Sunday, 20 April 2008

Crowdsourcing metadata cleaning?

If you're interested in another perspective on dealing with user-generated tags or metadata, this blog post from, Fingerprinting and Metadata Progress Report talks about how they're trying to create 'order from chaos':
So far our fingerprint server identified 23 million unique tracks, from the 650 million fingerprint requests you’ve thrown at it. Who knows how many unique tracks there are out there.. We have a couple of hundred million tracks based on spelling alone – but not all of them are spelt correctly.

They have some interesting issues to deal with in cleaning up their (i.e. your data, if you're a user) data, especially when 'the most popular spelling is not necessarily the correct one'. And what about bands that change their name (but are essentially the same band) or line-up (are they still the same band?) - when do you decide to create a new identifier?

They're letting users who are logged in vote on potential corrections to an artist name, effectively testing crowdsourcing metadata corrections as well as the original data creation process. This model could work for museums - depending on the collection, some museums already get a lot of corrections when parts of their collections are published online. What would happen if we made that process transparent?
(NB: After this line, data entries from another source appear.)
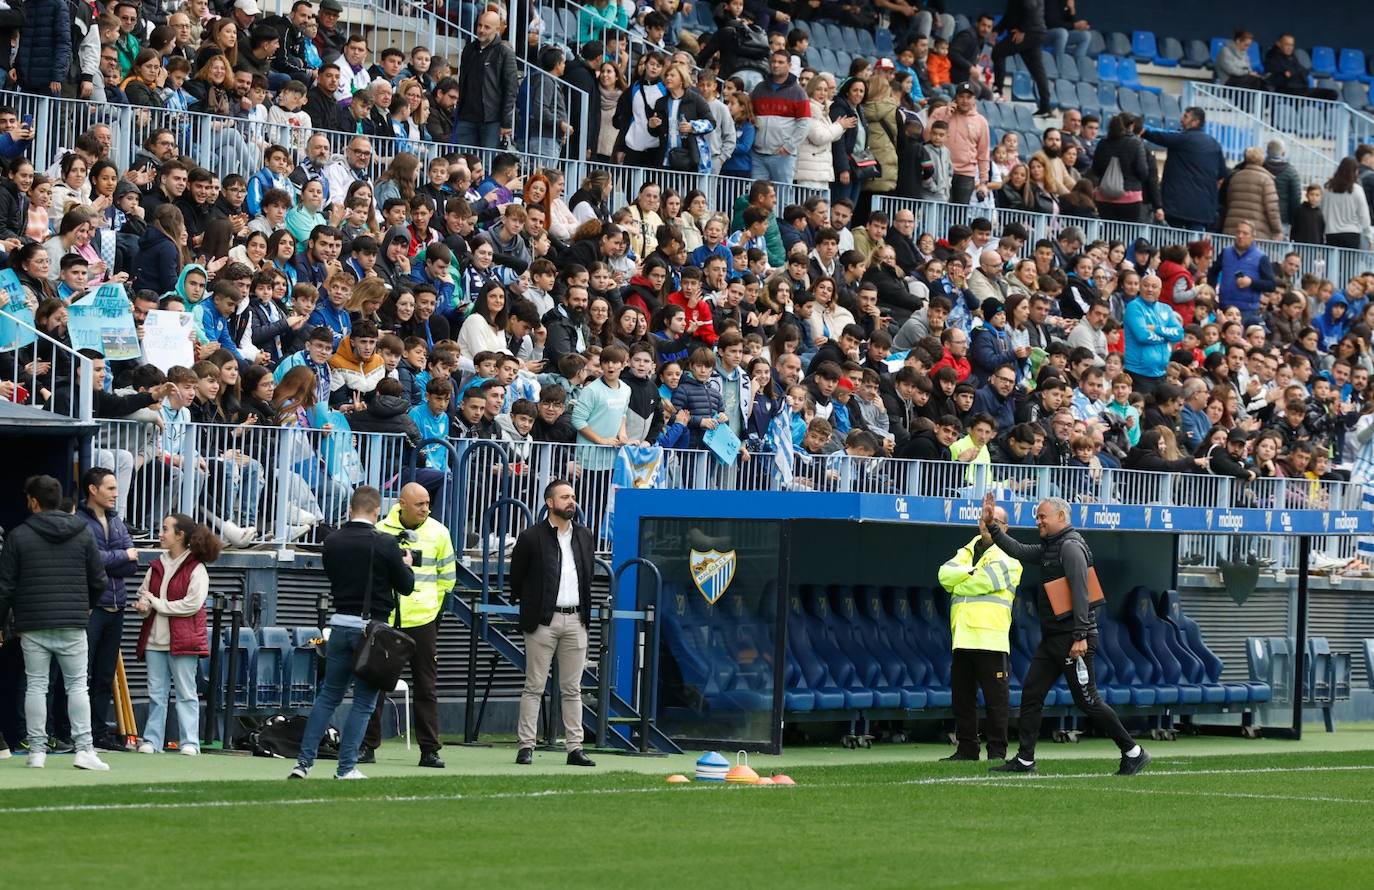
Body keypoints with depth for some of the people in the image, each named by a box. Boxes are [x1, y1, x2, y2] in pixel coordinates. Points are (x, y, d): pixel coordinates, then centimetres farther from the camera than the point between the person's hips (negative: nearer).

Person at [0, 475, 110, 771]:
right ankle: (84, 749, -5)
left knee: (36, 686, 5)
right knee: (77, 685, 4)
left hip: (33, 627, -1)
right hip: (73, 625, 1)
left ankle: (37, 750, 4)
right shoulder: (83, 534, 4)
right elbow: (99, 580, 7)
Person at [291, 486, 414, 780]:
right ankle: (346, 767, 2)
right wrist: (406, 565, 19)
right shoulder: (385, 544, -10)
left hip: (340, 624, 4)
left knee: (328, 696, 14)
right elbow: (406, 586, -3)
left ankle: (304, 760, 7)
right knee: (364, 702, 4)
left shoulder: (332, 543, 2)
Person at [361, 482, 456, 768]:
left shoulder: (438, 533, 2)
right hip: (385, 619, 0)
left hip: (422, 621, 0)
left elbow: (446, 576, 12)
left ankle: (429, 750, 7)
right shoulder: (381, 530, -2)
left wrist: (430, 605, 10)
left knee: (426, 686, 3)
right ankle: (367, 746, 10)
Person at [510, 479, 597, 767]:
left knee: (572, 689, 6)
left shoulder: (584, 536, 12)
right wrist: (526, 604, 7)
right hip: (543, 621, -4)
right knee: (534, 686, -2)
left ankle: (574, 747, 7)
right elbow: (516, 577, 4)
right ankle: (526, 746, -1)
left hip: (575, 620, 4)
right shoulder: (532, 537, -4)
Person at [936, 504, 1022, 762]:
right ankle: (966, 748, 14)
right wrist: (970, 571, -9)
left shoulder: (1007, 557, 2)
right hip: (963, 639, 6)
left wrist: (958, 584, 2)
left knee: (995, 697, -4)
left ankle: (997, 750, -1)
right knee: (961, 695, 8)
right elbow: (945, 574, 4)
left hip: (991, 639, -6)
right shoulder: (967, 552, 21)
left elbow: (984, 582, -13)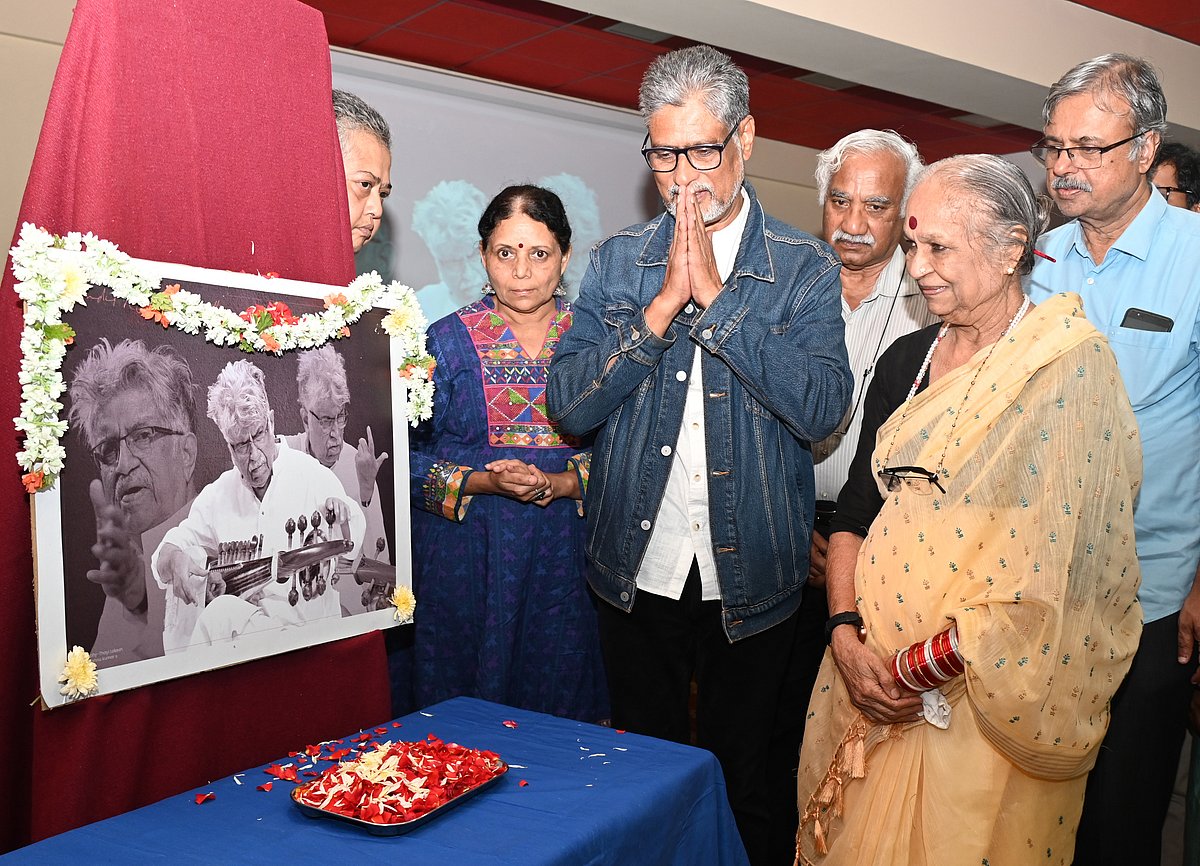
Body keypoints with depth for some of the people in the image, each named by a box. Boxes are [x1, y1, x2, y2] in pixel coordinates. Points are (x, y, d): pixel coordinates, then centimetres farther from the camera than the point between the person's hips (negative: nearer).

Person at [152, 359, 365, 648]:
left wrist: (342, 523, -28)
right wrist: (174, 559, -14)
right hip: (236, 615, 4)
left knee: (222, 614, -28)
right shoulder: (218, 494, 10)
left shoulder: (313, 477, -2)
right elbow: (171, 547, 11)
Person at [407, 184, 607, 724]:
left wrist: (556, 484, -15)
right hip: (464, 555, -1)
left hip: (563, 556, 2)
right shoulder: (448, 340, -2)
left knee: (559, 699, 13)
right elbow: (408, 459, -3)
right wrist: (484, 482, -17)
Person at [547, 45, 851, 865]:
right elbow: (568, 405, -7)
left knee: (741, 774, 16)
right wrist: (663, 305, -17)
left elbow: (823, 408, -17)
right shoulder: (618, 260, 2)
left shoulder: (804, 266, -4)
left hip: (752, 575, -1)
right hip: (637, 571, 2)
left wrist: (716, 297, -20)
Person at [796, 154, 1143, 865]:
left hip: (992, 696, -5)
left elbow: (1063, 562, -18)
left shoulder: (1072, 366, -12)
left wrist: (931, 662, -16)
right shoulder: (907, 359, 6)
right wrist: (846, 637, -7)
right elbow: (856, 508, 6)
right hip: (875, 679, 5)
  1. Sounds pretty good, the work they're doing.

    I can't help feeling that people generally care much more about music than museum objects (and are thus more likely to want to participate in such a project), however I think we can probably use some aspects of this kind of work.

  2. The thing is, most people aren't setting out to 'participate in a metadata cleaning project', they're just voting on the correct artist name, or organising their iTunes, or whatever.

    Yeah, the user base is different and much bigger, but there are still lots of people organising, annotating and labelling museum objects - students, researchers, curators, collectors.

    If we could somehow capture the knowledge created when people use or interact with our objects, we'd end up with much better metadata. In reality, there are lots of issues to resolve but it's an interesting model.

  3. I agree, it could really work...